Computadores, cadernos e ensino
Ainda não me tinha passado pela cabeça pronunciar-me sobre o computador Magalhães. Tenho observado uma avalanche de críticas negativas ao computador distribuído às crianças em idade escolar no primeiro ciclo de ensino. Talvez a crítica mais radical veio de um colega professor que afirmou dar-lhe nojo, o computador. Fixei esta crítica, não porque do ponto de vista argumentativo ela contenha alguma substância, mas porque ilustra aquilo que penso que motiva as críticas ao computador. O que se crítica na maioria das vezes não é o computador mas a cobertura política em torno do computador. O que é que tem de mal o computador? Do conhecimento que tenho de informática, não vejo mal algum no PC.Tem um processador Celeron, que não será dos mais rápidos, mas que cumpre bem com a sua função. Está munido de um software interessante e custa uns 50€ (preço que a maioria das famílias pode pagar sendo que aquelas que não podem pagar obtêm o computador a custo zero). Não é isso desejável? Creio que é. Pelo menos eu ficaria mais feliz se soubesse que todas as crianças tem acesso a uma ferramenta que até então só as crianças de famílias mais abastadas tinham.
Outro dos argumentos anti Magalhães que leio e ouço várias vezes é que o PC não é português e que dizer que ele é português é uma mentira. Penso que há algo de verdadeiro nesta proposição. Mas analisemos a seguinte proposição:
Os meus ténis Nike são americanos.
É esta proposição verdadeira? A borracha da sola dos ténis é indonésia, o tecido é indiano e foram acabados no Bangladesh. Uma vez cheguei a ter uns sapatos de uma marca americana que dizia na etiqueta “man-made materials”. Afinal qual a nacionalidade dos meus ténis adidas? Os ténis são americanos porque é lá que está registada a patente e todo o sistema económico em torno dos ténis reside na América.
Recordo um romance do místico alemão, Hermann Hesse, autor que li muito na minha juventude, Peter Carmenzind. Nesse romance o tema era, como em grande parte da obra de Hesse, a viagem, as voltas que um ser humano pode dar no mundo, sejam as voltas mentais, espirituais ou, como no caso do protagonista da história, físicas. Hesse acaba o romance com esta ideia: Tal como as aves pertencem ao céu e os peixes à água, também Peter pertence à sua terra. Acho que era assim.

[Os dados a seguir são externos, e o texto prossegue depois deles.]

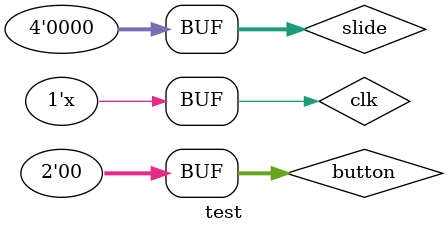
<source format=v>
`timescale 100ps/100ps
module test();
parameter STEP = 1000;
reg clk;
wire [7:0]LED;
reg [3:0]slide;
reg [1:0]button;
SIPS4 cpu(.clk(clk),.slide(slide),.button(button),.LED(LED));
always #(STEP/2)clk=~clk;
initial begin
	clk=0;
	slide=0;
	button=0;
end
endmodule

</source>
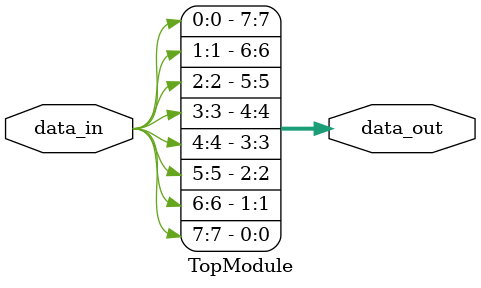
<source format=sv>
module TopModule(
    input  [7:0] data_in,
    output [7:0] data_out
);

    assign data_out[7] = data_in[0];
    assign data_out[6] = data_in[1];
    assign data_out[5] = data_in[2];
    assign data_out[4] = data_in[3];
    assign data_out[3] = data_in[4];
    assign data_out[2] = data_in[5];
    assign data_out[1] = data_in[6];
    assign data_out[0] = data_in[7];

endmodule
</source>
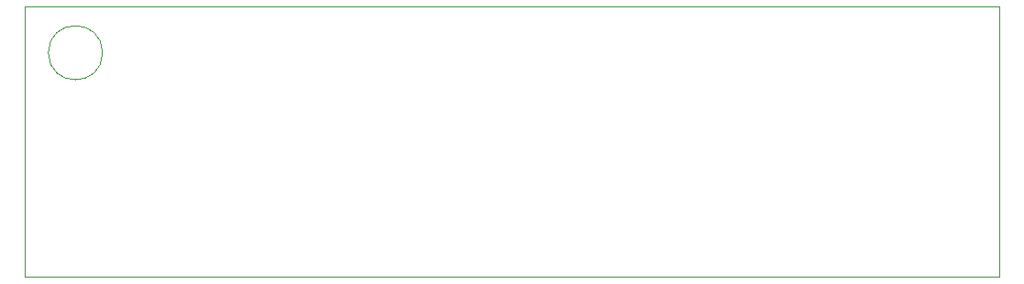
<source format=gbr>
%TF.GenerationSoftware,KiCad,Pcbnew,(6.0.4-0)*%
%TF.CreationDate,2022-05-06T19:30:15-04:00*%
%TF.ProjectId,Remove_Before_Flight,52656d6f-7665-45f4-9265-666f72655f46,v02*%
%TF.SameCoordinates,Original*%
%TF.FileFunction,Profile,NP*%
%FSLAX46Y46*%
G04 Gerber Fmt 4.6, Leading zero omitted, Abs format (unit mm)*
G04 Created by KiCad (PCBNEW (6.0.4-0)) date 2022-05-06 19:30:15*
%MOMM*%
%LPD*%
G01*
G04 APERTURE LIST*
%TA.AperFunction,Profile*%
%ADD10C,0.050000*%
%TD*%
G04 APERTURE END LIST*
D10*
X120000000Y-90000000D02*
X210000000Y-90000000D01*
X120000000Y-90000000D02*
X120000000Y-115000000D01*
X120000000Y-115000000D02*
X210000000Y-115000000D01*
X127192285Y-94279883D02*
G75*
G03*
X127192285Y-94279883I-2500000J0D01*
G01*
X210000000Y-90000000D02*
X210000000Y-115000000D01*
M02*

</source>
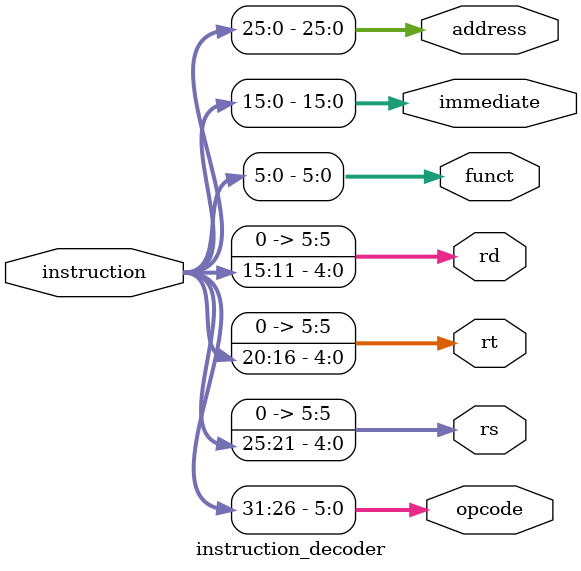
<source format=v>
module instruction_decoder
(
input  [31:0] instruction,
output  [5:0] opcode,
              rs,
              rt,
              rd,
              funct,
output [15:0] immediate,
output [25:0] address
);
  assign opcode = instruction[31:26];
  assign rs = instruction[25:21];
  assign rt = instruction[20:16];
  assign rd = instruction[15:11];
  assign funct = instruction[5:0];
  assign immediate = instruction[15:0];
  assign address = instruction[25:0];
endmodule

</source>
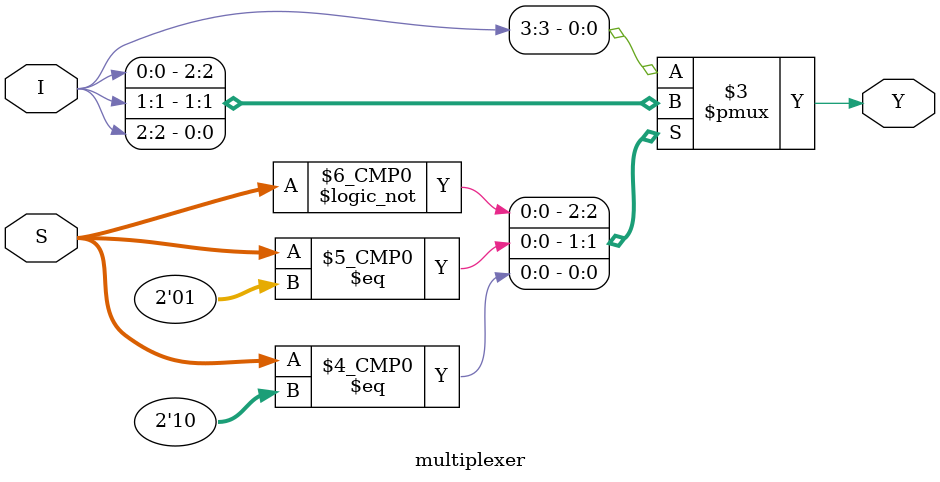
<source format=v>
/*
module multiplexer(input [3:0] I, input [1:0] S, output Y);
    assign Y = (~S[1] & ~S[0] & I[0]) | (~S[1] & S[0] & I[1]) | (S[1] & ~S[0] & I[2]) | (S[1] & S[0] & I[3]);
endmodule
*/

/*
module multiplexer(input [3:0] I, input [1:0] S, output reg Y);
    always @(*) begin
        if(S[1] == 0 & S[0] == 0) Y = I[0];
        else if(S[1] == 0 & S[0] == 1) Y = I[1];
        else if(S[1] == 1 & S[0] == 0) Y = I[2];
        else if(S[1] == 1 & S[0] == 1) Y = I[3];
    end
endmodule
*/

module multiplexer(input [3:0] I, input [1:0] S, output reg Y);
    always @(*) begin
        case (S)
            2'b00 : Y = I[0]; 
            2'b01 : Y = I[1]; 
            2'b10 : Y = I[2]; 
            default: Y = I[3];
        endcase
    end
endmodule
</source>
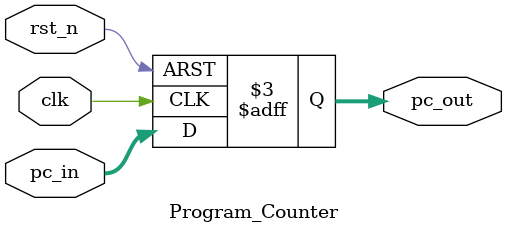
<source format=v>
module Program_Counter(
    input clk,
    input rst_n,
    input  [31:0] pc_in,
    output reg [31:0] pc_out
);
    always @(posedge clk or negedge rst_n) begin
        if (!rst_n)
            pc_out <= 32'h00000000;
        else
            pc_out <= pc_in;
    end
endmodule

</source>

Daqui decorre que parece aceitável a ideia que o Magalhães é português, tal como o Wolkswagen montado na Auto Europa é alemão. É que o Magalhães tem a patente registada em Portugal. E isto apesar do nosso modelo ser em tudo igual a modelos que se fabricam noutros países. A minha licenciatura em filosofia também é igual a muitas licenciaturas de outras universidades de outros países e não deixa de ser uma licenciatura portuguesa. Ou estarei a pensar erradamente? Admito que sim. Venham as objecções.
Então, o que é que “enoja” as pessoas com o Magalhães? Parto do princípio que é a mentira política que está em volta do PC. Não a da sua concepção enquanto máquina, mas a da sua concepção enquanto política educativa. E é aqui que faz sentido recair a principal e mais directa crítica ao Magalhães. Isto porque não se melhora resultados nem a qualidade em educação distribuindo computadores às criancinhas a preços de saldos. Ainda que a medida seja em si boa (pelo menos assim acredito), ela não devia nunca ser trave mestra numa política educativa. Quanto muito admite-se tal medida como complementar a medidas mais sérias mesmo que não concorram de forma mais directa para a estatística política.
Enquanto política educativa o Magalhães não funciona. A política educativa deve recair sobre a reformulação curricular e a formação continua de professores e não na distribuição de pcs a crianças.
Em conclusão, o Magalhães não me parece ser uma má medida, bem pelo contrário. Vai permitir a milhares de crianças aprender a usar determinadas ferramentas úteis e inevitáveis no mundo que vivemos. Mas não basta dar a ferramenta, é necessária ensinar a pescar com a cana. E é esta a mentira política que pode estar em causa, não o aparelho em si. Não podemos usar o Magalhães como uma das principais bandeiras da reforma educativa, ainda que a medida como complemento possa ser aceitável.
Faltaria talvez referir ainda argumentos mais recentes de que o uso e exposição das crianças ao computador acarreta efeitos menos bons. Bem, não subscrevo esse tipo de argumentos. A exposição continua de qualquer ser humano a qualquer actividade ou ferramente pode sempre degenerar em paranóia
O Magalhães acaba a ser a primeira vitima de uma má política educativa ou da ausência de uma política educativa. Como se não bastasse, o desgraçado computador ainda vem com o software com erros ortográficos.